As a member of the sap-sucking family of insects, an aphid’s meals are limited to the sticky nutrients it siphons from plants. While its diet of sap is rich in carbohydrates, the aphid needs more than sugar and starch to survive.
The insect has thrived—and become a major destroyer of crops—thanks to Buchnera aphidicola, a bacterium that lives in the aphid and provides amino acids and other necessary nutrients that can’t be acquired from plant sap. The relationship between the insect and its symbiont stretches back millions of years.
Deciphering how this relationship—and others like it—began and developed is the work of Gordon R. Plague, Ph.D., assistant professor of biology at Fordham’s Louis Calder Center Biological Field Station in Armonk, N.Y.
“It’s conservatively estimated that 10 percent of all insect species have obligate associations with bacteria,” said Plague, an expert in evolutionary biology. “There are more than one million described species of insects, so at least 100,000 species have these associations.”
Bacteria including Buchnera aphidicola live in specialized host cells that have evolved over time. The cells are warm, stable places where the symbionts consume food delivered by the insects and produce nutrients not found in their hosts’ diets.
Because the bacteria reproduce through their hosts, the insects are born with the symbionts already on board. When scientists trace the family tree of the insect and the family tree of the bacteria, they often match identically.
“Most people who work on this suspect that the relationships started because these bacteria were pathogens; they wanted to live in host cells,” he said. “But once the change was made from horizontal transmission (virulent invasion from one host to another) to vertical transmission (transfer from mother to offspring), it became in the best interest of the bacteria to help their hosts.”

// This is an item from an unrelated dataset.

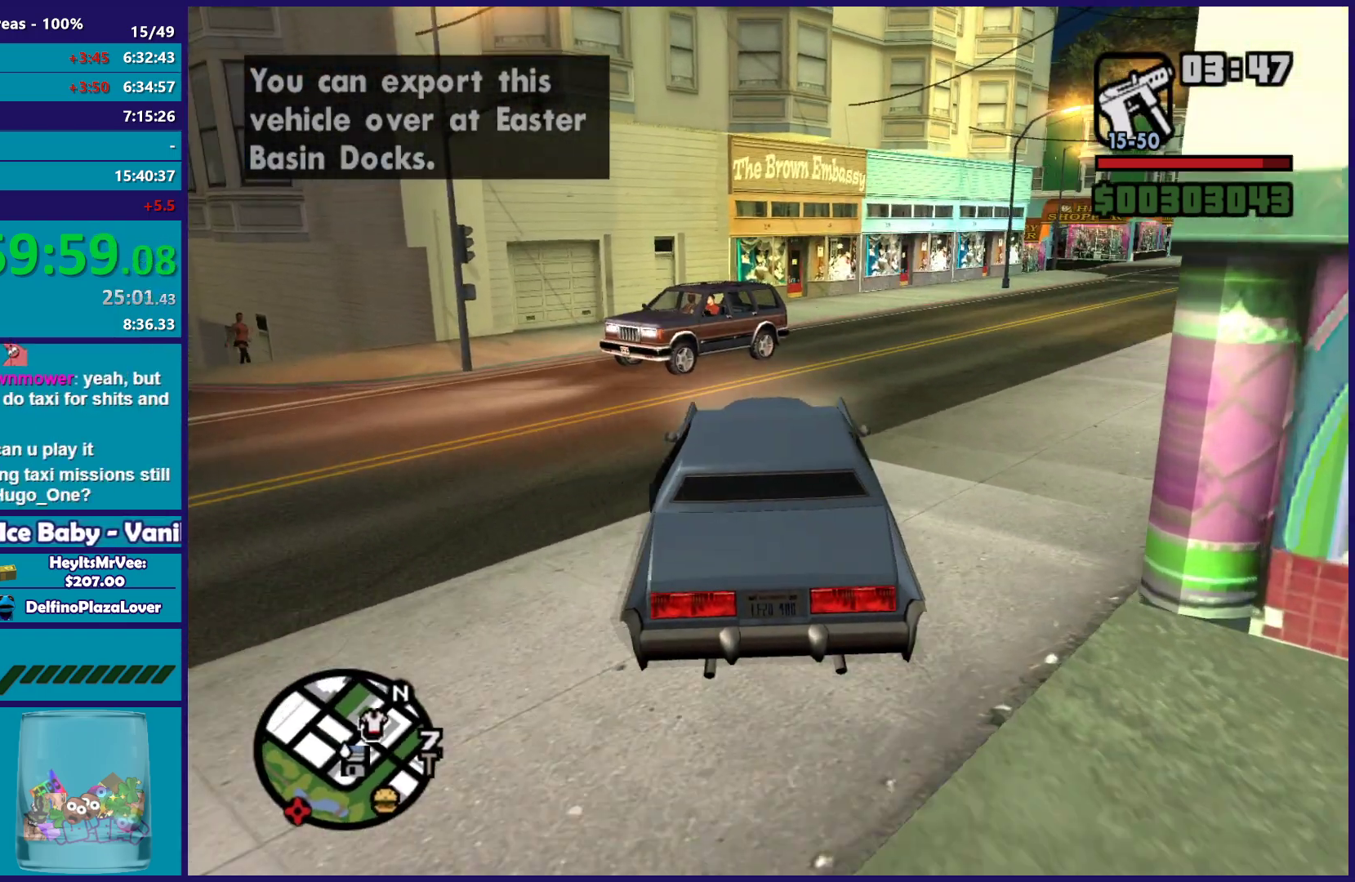
{"buttons": ["R2"], "left_stick": "right", "right_stick": "down-right", "button_events": []}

Whenever bacteria live in animal cells, whether they are pathogens or symbionts, they go through a bottleneck every time they invade a new host. These population crashes have important evolutionary implications for the bacteria.

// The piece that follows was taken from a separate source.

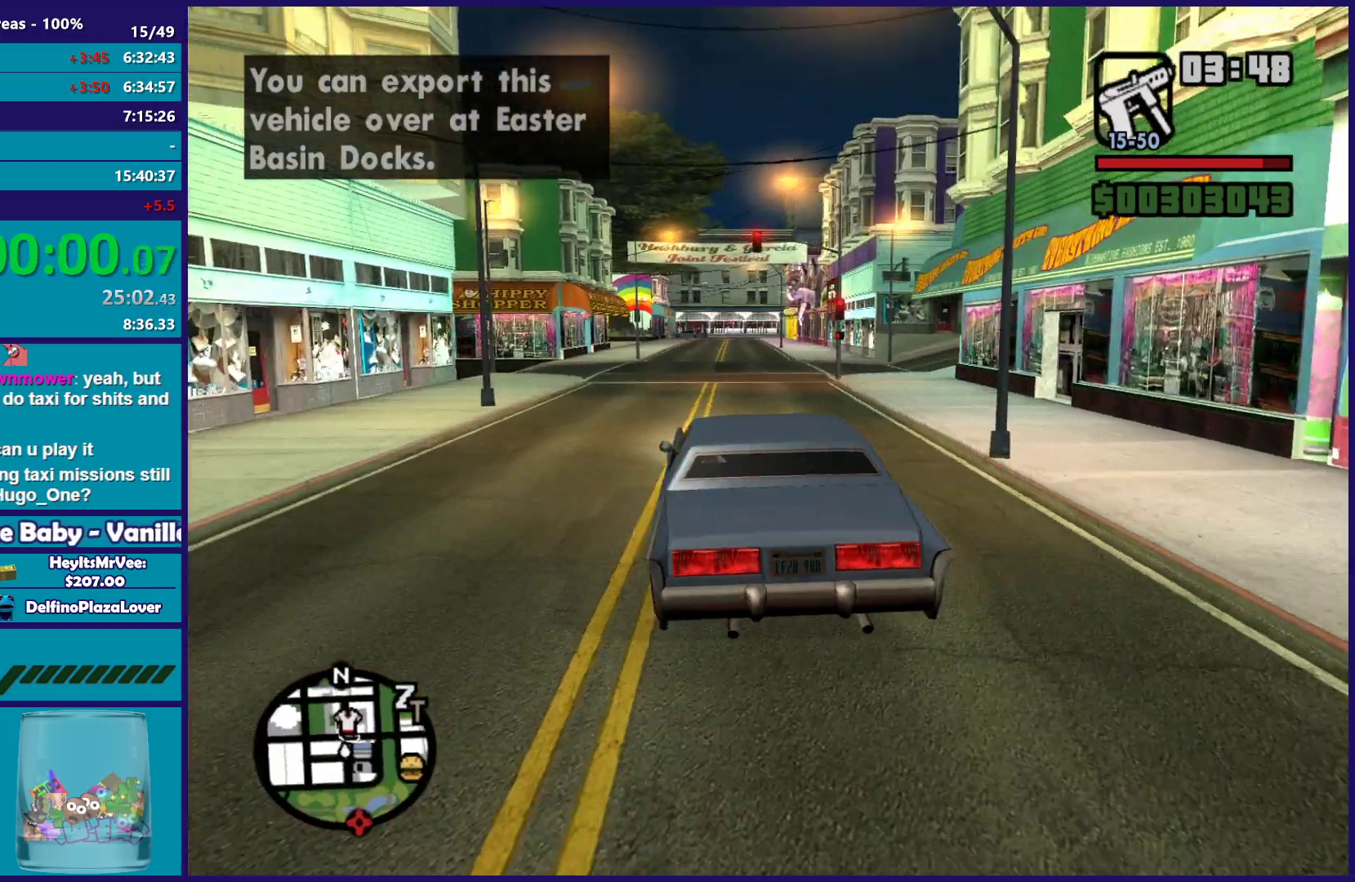
{"buttons": [], "left_stick": "right", "right_stick": "down-right", "button_events": [[483, "R2", "up"]]}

In particular, genetic mutations have a higher likelihood of becoming fixed just by chance in small populations, thus potentially swamping out the effects of natural selection (when a new mutation becomes common because it provides some benefit to the bearer). This random evolution is called genetic drift.
To understand genetic drift, take the example of a female insect with 100,000 bacteria. When this insect lays an egg, maybe only 1,000 bacteria will make it into the egg. But there’s no way to ensure that the best bacteria are chosen.
“Imagine a room with 100 people and all of a sudden the roof opens up and two people are selected to seed a new population on an island. If the choice of people is totally random, they may not be the most fit people in the room,” Plague explained.
Studying the role of genetic drift in these bacteria has become an integral element of Plague’s research. He suspects that this is part of what’s causing an increase in transposable elements—mobile pieces of genetic material—within many host-associated bacteria.
“Transposable elements are highly important,” he said. “When they start proliferating within pathogens, they can have huge structural effects. If they are inserted into a necessary gene, the effects can be lethal.”
To test the theory, Plague is evolving 12 populations of E. coli, which is the bacterial equivalent of the white lab rat. These populations stemmed from the same ancestor and were separated into four groups. The groups differ based on the population size (large vs. small) and the nutritional quality of their growth medium (rich in nutrients vs. lacking nutrients).
“The plan is to evolve them for 5,000 generations,” Plague said. “The populations go through six generations a day, so it’s going to take us a few years to do.”
If his hypothesis is correct, the group that evolves in a manner and environment that is similar to a host insect (small population in a nutrient-rich solution) will feature a high level of transposable elements.
“We’re essentially evolving bacterial symbionts from scratch, which has never been done before. With the data we collect, we should be able to address a treasure trove of questions,” he said. “This is a project where students and post-docs could come in and be limited only by their creativity in terms of what questions they could ask.”
Although the Calder Center is seemingly an ideal place for any biologist to pursue his or her research, Plague wasn’t born with an eye for the natural world. Instead, it was a love of evolution and a knack for research that led Plague to his chosen field. As an undergraduate at the University of Kansas, he dumped business studies when he took a physical anthropology class on the evolution of hominids.
“I loved human ancestry and talking about the great apes, and that directed my search for a new major,” he said. “It didn’t take long to figure out it wasn’t necessarily the apes that I liked; it was the evolutionary concepts.”
Undergraduate research in the entomology department led to an interest in insects, while the doctoral program in entomology at the University of Georgia fostered an appreciation of the power of bacteria. By the time he began post-doc studies at the University of Arizona, technology was coming on line that would revolutionize his field.
“Work on these insects was really starting to get amped up in the mid-1990s because the bacteria couldn’t really be studied until that point. A large number of questions couldn’t be addressed until the DNA revolution—the ability to amplify and sequence DNA,” Plague said.
That same technology is helping Plague answer the questions posed by his latest project. “One of the nice things about my research is that it will tell us how repeatable evolution is,” he said. “If we keep it going, we’ll just increase the number of questions we can address.”